Cardiff is recycling more than half of its household rubbish for the first time, according to new figures.
The capital’s recycling rate has surged to 54% since the introduction of fortnightly black bag collections last September – a rise of 12% compared to the same quarter last year.
The overhaul of the city’s waste collection regime, which included weekly food scrap and green bag collections, saw 75% of homes given new collection days.
The changes led to hundreds of householders complaining that their waste was not being collected on time, but council leader Rodney Berman yesterday said the recycling drive had been “embraced” by residents.
It comes as a report by the Wales Audit Office (WAO) warned there were “substantial barriers” to raising recycling rates across the nation.
Cardiff council’s ruling executive body was yesterday told the city was now on track to record a 53% recycling rate for 2011/12.
If the increase can be sustained next year, it is expected the rate will hit 58% – well above the Welsh Government target of 52%.
And the reduction in the amount of rubbish sent to landfill is expected to save the authority £1.3m in 2012/13.
Councillor Margaret Jones, executive member for environment, said: “This is a very significant achievement for Cardiff council and its residents and we’re delighted with the progress made so far.
“As well as achieving sustainability goals, it also decreases the future cost of landfill tax and landfill allowance scheme penalties as well as recycling fines that could otherwise rapidly accumulate to millions of pounds over a few years.
“I thank the residents of Cardiff for working with us to make the recycling collection changes such a success.
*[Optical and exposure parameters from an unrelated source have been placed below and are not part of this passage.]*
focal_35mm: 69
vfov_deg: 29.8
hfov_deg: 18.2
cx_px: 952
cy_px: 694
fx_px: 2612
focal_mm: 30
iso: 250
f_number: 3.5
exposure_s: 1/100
The results are fantastic so far, and I hope we can all work together to ensure we keep improving and building on this excellent set of figures.”
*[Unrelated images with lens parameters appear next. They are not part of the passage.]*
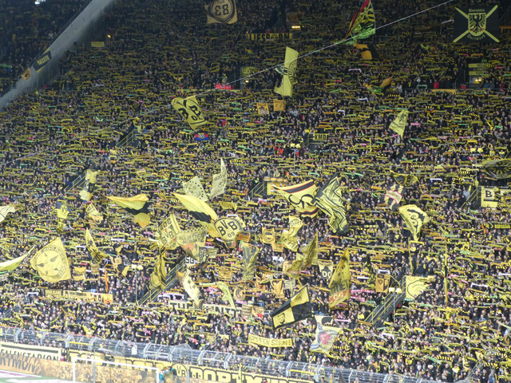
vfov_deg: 14.0
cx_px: 256
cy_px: 192
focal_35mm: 106
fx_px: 1565
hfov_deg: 18.5
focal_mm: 19
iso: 400
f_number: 5.1
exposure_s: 1/125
Council leader Rodney Berman said the Liberal Democrat/Plaid Cymru-run authority had “revolutionised the way Cardiff deals with its recyclable waste”.
“What might have been a difficult transition to make has actually been embraced very well,” he said.
“This is the biggest jump in recycling figures we have ever had. We need to thank the people of Cardiff as a whole – it’s down to the fact that they have embraced this change that we have seen such an impact.”
The WAO report, meanwhile, found recycling rates in Wales are increasing, but it says longer-term improvements are being hindered by substantial barriers to achieving the Welsh Government’s waste strategy.
The report highlights the difficulties caused by conflicting views between the Welsh Government and local authorities – including Cardiff council – about how best to recycle.
The Welsh Government believes kerbside recycling and sorting is the best method for producing high quality waste material and dislikes “co-mingling” dry waste, such as bottles, cans and card.
However, Cardiff is among a number of councils that believes it’s easier for the public to co-mingle and modern equipment can sort the waste to sufficient quality and at a similar cost.
Auditor General for Wales Huw Vaughan Thomas said: “It is clear that the public are engaging more in recycling waste, and the Welsh Government and local authorities should be commended for their efforts over the past six years to encourage this.
“But the momentum will be lost unless there is significant change in some areas.We need to see better guidance from Welsh Government. Local authorities should get smarter in the way they collect data. And, most importantly, councils and government must work together to build agreement around the best methods of collecting waste.”